**INPUT DATA**
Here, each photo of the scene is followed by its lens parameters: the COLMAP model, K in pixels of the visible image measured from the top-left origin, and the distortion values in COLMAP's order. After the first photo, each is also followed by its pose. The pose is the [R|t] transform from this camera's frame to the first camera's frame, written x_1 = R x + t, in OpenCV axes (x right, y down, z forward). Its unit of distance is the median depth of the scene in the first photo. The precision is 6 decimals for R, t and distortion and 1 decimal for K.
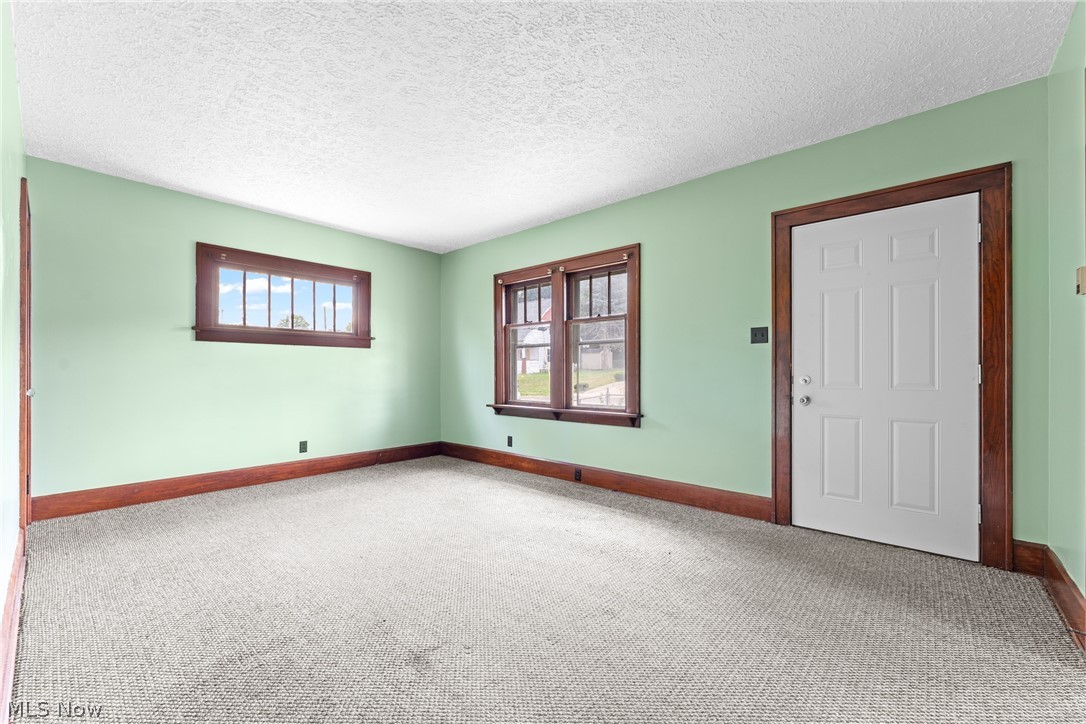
lens RADIAL K [[433.3, 0, 505.6], [0, 433.3, 371.9], [0, 0, 1]] dist [-0.021695, -0.000143]
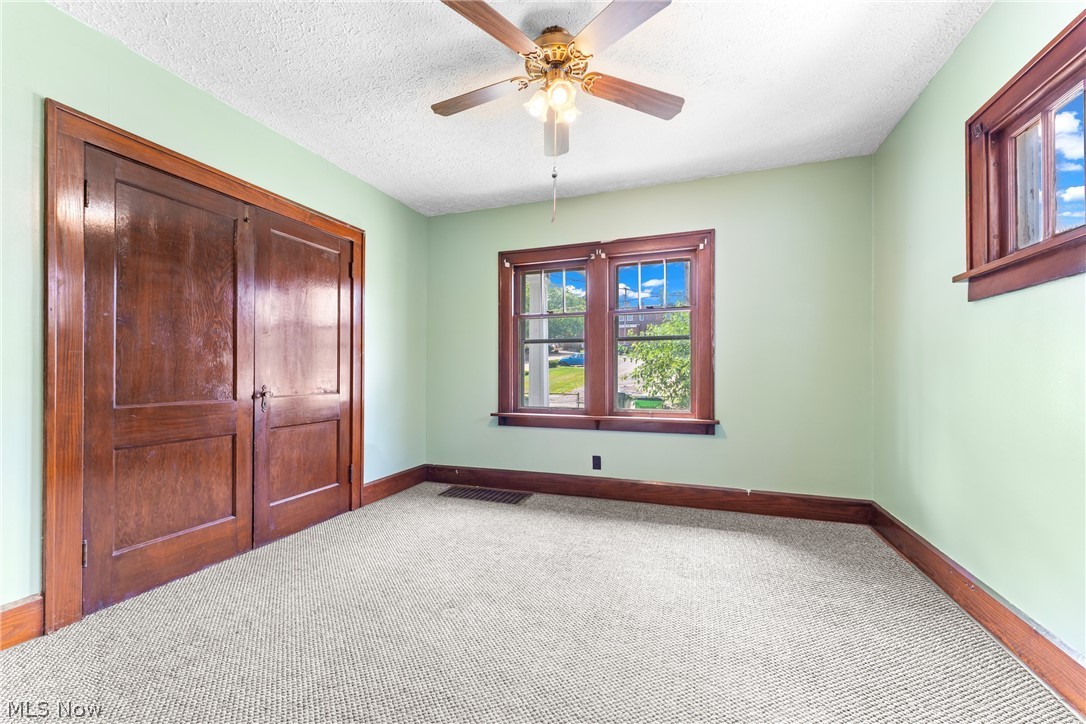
lens RADIAL K [[433.3, 0, 544.7], [0, 433.3, 370.3], [0, 0, 1]] dist [-0.021695, -0.000143]
pose [[0.918881, 0.005703, 0.394493, -0.270941], [-0.004292, 0.999981, -0.004459, -0.000751], [-0.394511, 0.002404, 0.918888, 0.227090]]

**THE PROBLEM**
The data must be reproduced exactly, and no picture may appear in the copy.

**WRITTEN RESPONSE**
Here, each photo of the scene is followed by its lens parameters: the COLMAP model, K in pixels of the visible image measured from the top-left origin, and the distortion values in COLMAP's order. After the first photo, each is also followed by its pose. The pose is the [R|t] transform from this camera's frame to the first camera's frame, written x_1 = R x + t, in OpenCV axes (x right, y down, z forward). Its unit of distance is the median depth of the scene in the first photo. The precision is 6 decimals for R, t and distortion and 1 decimal for K.
lens RADIAL K [[433.3, 0, 505.6], [0, 433.3, 371.9], [0, 0, 1]] dist [-0.021695, -0.000143]
lens RADIAL K [[433.3, 0, 544.7], [0, 433.3, 370.3], [0, 0, 1]] dist [-0.021695, -0.000143]
pose [[0.918881, 0.005703, 0.394493, -0.270941], [-0.004292, 0.999981, -0.004459, -0.000751], [-0.394511, 0.002404, 0.918888, 0.227090]]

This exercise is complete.